Figure 1 is a diagram showing the configuration of a conventional probe system, Figure 2 is a diagram explaining a method of detecting an image, and Figure 3 is a diagram showing the configuration of a conventional probe system.
The figures are for explaining the principle of the present invention, FIG. 4 is a diagram showing the configuration of an embodiment of the present invention, and FIG. 5 is a diagram for explaining the principle of the present invention.

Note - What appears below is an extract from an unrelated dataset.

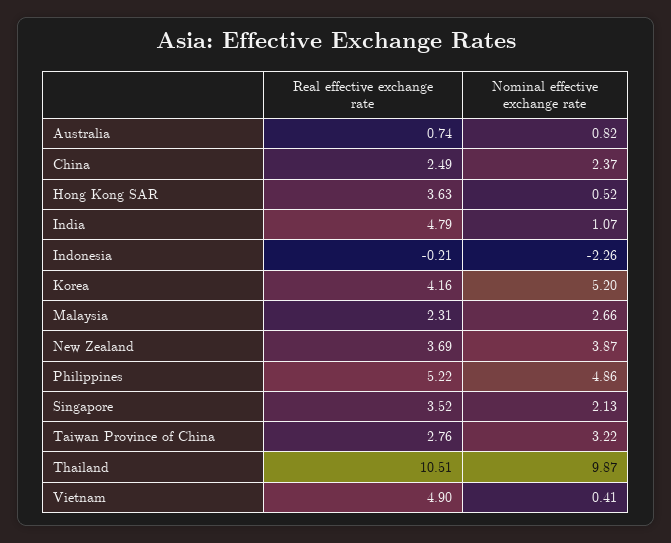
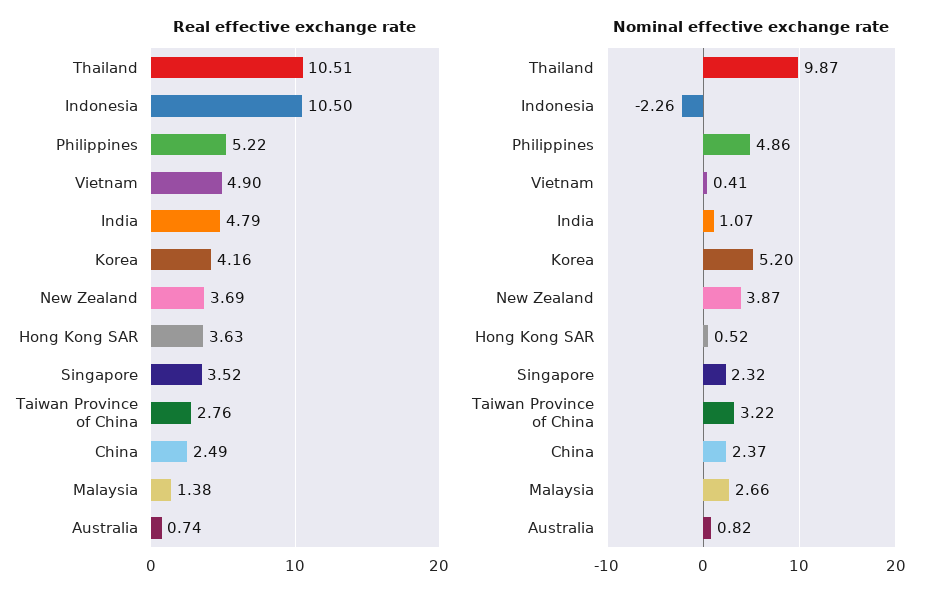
Real effective exchange rate, Indonesia: -0.21 -> 10.5
Real effective exchange rate, Malaysia: 2.31 -> 1.38
Nominal effective exchange rate, Singapore: 2.13 -> 2.32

FIG. 6 is a diagram showing the configuration of another embodiment of the present invention, FIG. 7 is a diagram explaining the operation, and FIGS. 8 and 9 are diagrams for explaining the operation. It is a figure which shows the structure of another Example of the principal part of this invention.

Claims (1)

[Claims] 1. A means for generating a focused ultrasonic beam using ultrasonic waves emitted from a piezoelectric thin film, and detecting reflected waves of the beam reflected from a sample by the piezoelectric thin film, and a means for two-dimensionally converting the sample into a focal region of the beam. a means for electrically or acoustically generating a signal equivalent to the signal obtained from the ultrasonic beam; a means for adding/subtracting this signal and the detection signal; An ultrasonic microscope characterized by comprising means for controlling addition and subtraction, and a gate circuit for extracting the detection signal or the added and subtracted signal within a required range.